Senza reti e senza applausi. Cala il sipario sul derby, e il giorno dopo è ricco di attacchi e critiche, di sentenze, definitive. Sui maggiori quotidiani emerge chiaro il raffronto fra le grandi battaglie del passato e le scialbe scaramucce del presente. Dai giocatori in campo all'idea di grandezza della Milano calcistica, da Maldini e Zanetti a Ranocchia e Abate, una descensio che accompagna non solo la stracittadina rosso-neroazzurra, ma tutto il panorama italiano.

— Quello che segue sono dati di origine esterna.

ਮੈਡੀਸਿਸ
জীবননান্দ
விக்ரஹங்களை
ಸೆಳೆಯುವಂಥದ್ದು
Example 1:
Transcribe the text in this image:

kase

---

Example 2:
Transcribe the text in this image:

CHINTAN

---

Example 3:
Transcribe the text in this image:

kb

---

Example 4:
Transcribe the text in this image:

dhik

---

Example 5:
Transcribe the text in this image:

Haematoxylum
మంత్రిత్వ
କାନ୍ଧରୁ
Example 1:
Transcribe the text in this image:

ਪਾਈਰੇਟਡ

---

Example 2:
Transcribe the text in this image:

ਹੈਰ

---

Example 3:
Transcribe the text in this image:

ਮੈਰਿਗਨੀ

Se il confronto è con il passato, allora sì, è fallimento, senza mezzi termini, ma lo scatto in avanti prende il via, necessariamente, dalla chiusura al ricordo, a speranze che sono destinate a restare chiuse nel cassetto per diverso tempo. Milan e Inter sono al primo incrocio, devono scegliere il futuro e devono farlo con attenzione. Dalla base si costruisce la solidità di un progetto, dalla base si denota la consistenza di un cammino.
In questo senso, il derby ha una valenza, importante, perché lancia segnali difformi sulle due squadre. L'Inter è più avanti del Milan, perché ha un'idea, di calcio. La presenza di Roberto Mancini sposta l'ago della bilancia, e il confronto con Inzaghi premia di gran lunga il tecnico scelto da Thohir. Mancini è un esteta, un uomo che ama il bello, nella vita e in campo, dal suo arrivo si è imposto di "insegnare" all'Inter a giocare, senza paura, senza il timore di incappare in errori.

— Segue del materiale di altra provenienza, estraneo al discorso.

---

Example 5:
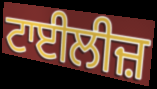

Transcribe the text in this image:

ਟਾਈਲੀਜ਼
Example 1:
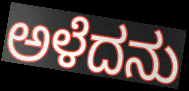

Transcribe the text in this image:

ಅಳೆದನು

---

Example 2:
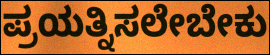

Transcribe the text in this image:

ಪ್ರಯತ್ನಿಸಲೇಬೇಕು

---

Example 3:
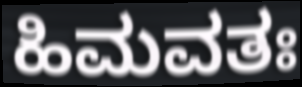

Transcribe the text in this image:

ಹಿಮವತಃ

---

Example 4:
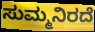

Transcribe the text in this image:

ಸುಮ್ಮನಿರದೆ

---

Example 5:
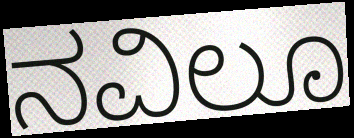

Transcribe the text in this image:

ನವಿಲೂ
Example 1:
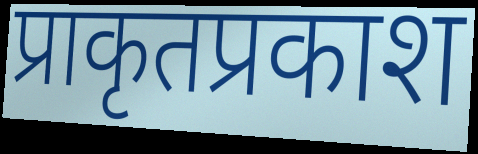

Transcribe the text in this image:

प्राकृतप्रकाश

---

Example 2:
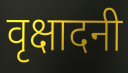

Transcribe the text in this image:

वृक्षादनी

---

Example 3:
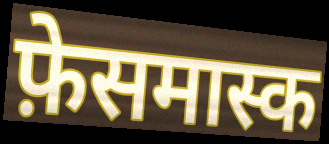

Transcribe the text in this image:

फ़ेसमास्क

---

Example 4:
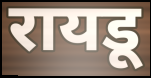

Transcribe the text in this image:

रायडू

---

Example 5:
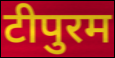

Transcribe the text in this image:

टीपुरम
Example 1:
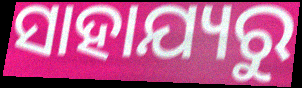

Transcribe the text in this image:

ସାହାଯ୍ୟରୁ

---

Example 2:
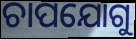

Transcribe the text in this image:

ଚାପଯୋଗୁ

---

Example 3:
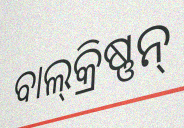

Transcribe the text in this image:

ବାଲ୍‍କ୍ରିଷ୍ଣନ୍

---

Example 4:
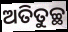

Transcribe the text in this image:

ଅତିତୁଚ୍ଛ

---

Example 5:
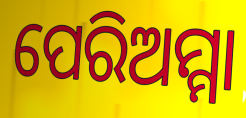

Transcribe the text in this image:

ପେରିଅମ୍ମା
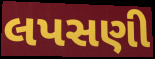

Se mancano i risultati, non mancano i propositi, perché l'Inter, a tratti, è piacevole. Il secondo tempo della stracittadina è quanto vuol vedere per l'intero arco del match Mancini. Occasioni, rapidità, verticalizzazioni, manca la punta dell'iceberg, manca il colpo da K.O, per tanti motivi. Banti sbaglia qualcosa, gli avanti nerazzurri peccano in precisione, il pezzo di bravura di Icardi chiude la partita, ma grazia Diego Lopez.

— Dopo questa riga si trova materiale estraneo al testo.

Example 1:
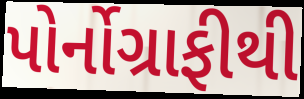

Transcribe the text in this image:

પોર્નોગ્રાફીથી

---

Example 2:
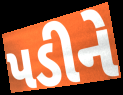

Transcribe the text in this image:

પડીને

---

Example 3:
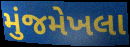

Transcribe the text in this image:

મુંજમેખલા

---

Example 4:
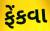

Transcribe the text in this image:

ફેંકવા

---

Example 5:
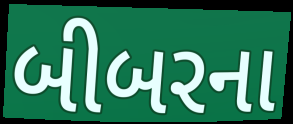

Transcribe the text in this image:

બીબરના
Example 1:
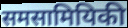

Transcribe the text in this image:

समसामियिकी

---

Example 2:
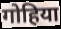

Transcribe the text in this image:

गोहिया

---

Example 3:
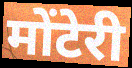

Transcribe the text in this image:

Nel nulla attuale, l'Inter c'è. Gnoukouri è la scommessa del Mancio, la sorpresa che sconvolge in parte l'ordine prestabilito, il colpo di teatro che ammalia personaggi come Mancini. E il giovane non perde campo, anzi. Azzardo spinto dalle assenze, un grido d'allarme in vista del centrocampo del futuro, forse un semplice innamoramento del Mancini tecnico per un talento da coltivare. Tante le possibili spiegazioni di un lancio a sensazione.
Il mercato in panchina fa riflettere, ma Santon e Shaqiri sono pezzi dell'Inter del futuro, lo dimostra Shaq quando mette piede in campo, semplicemente Mancini sceglie chi ritiene più pronto o più opportuno al momento, senza preclusioni o vantaggi. Kovacic dal via è un'investitura, dopo il bastone, la carota. Mancini vede la classe, l'eleganza, in ogni gesto, lavora sul diamante grezzo per estrarne la brillantezza.
Infine, arretrando, si giunge sulla retroguardia. Vidic è un totem, non è quello di Manchester, altrimenti vestirebbe divise oggi più prestigiose, ma ha esperienza, carisma e conosce il gioco. Al centro non sfigura, mai. Ranocchia, più protetto, può vestire i panni del capitano, Juan, a sinistra, è meno dannoso. Mancini fa una riga sulla sua iniziale Inter, rinuncia in parte alla spinta sugli esterni in nome dell'equilibrio, almeno fino al termine della stagione. Lì è attesa la rivoluzione.
L'Inter ha qualcosa su cui lavorare, una tela su cui dipingere, incrementando colori e pennelli, l'artista, in panchina, ha visioni d'insieme da coltivare. Ecco perché Thohir, anche nel fallimento odierno, ha un motivo per sorridere, più di Berlusconi, più di Galliani.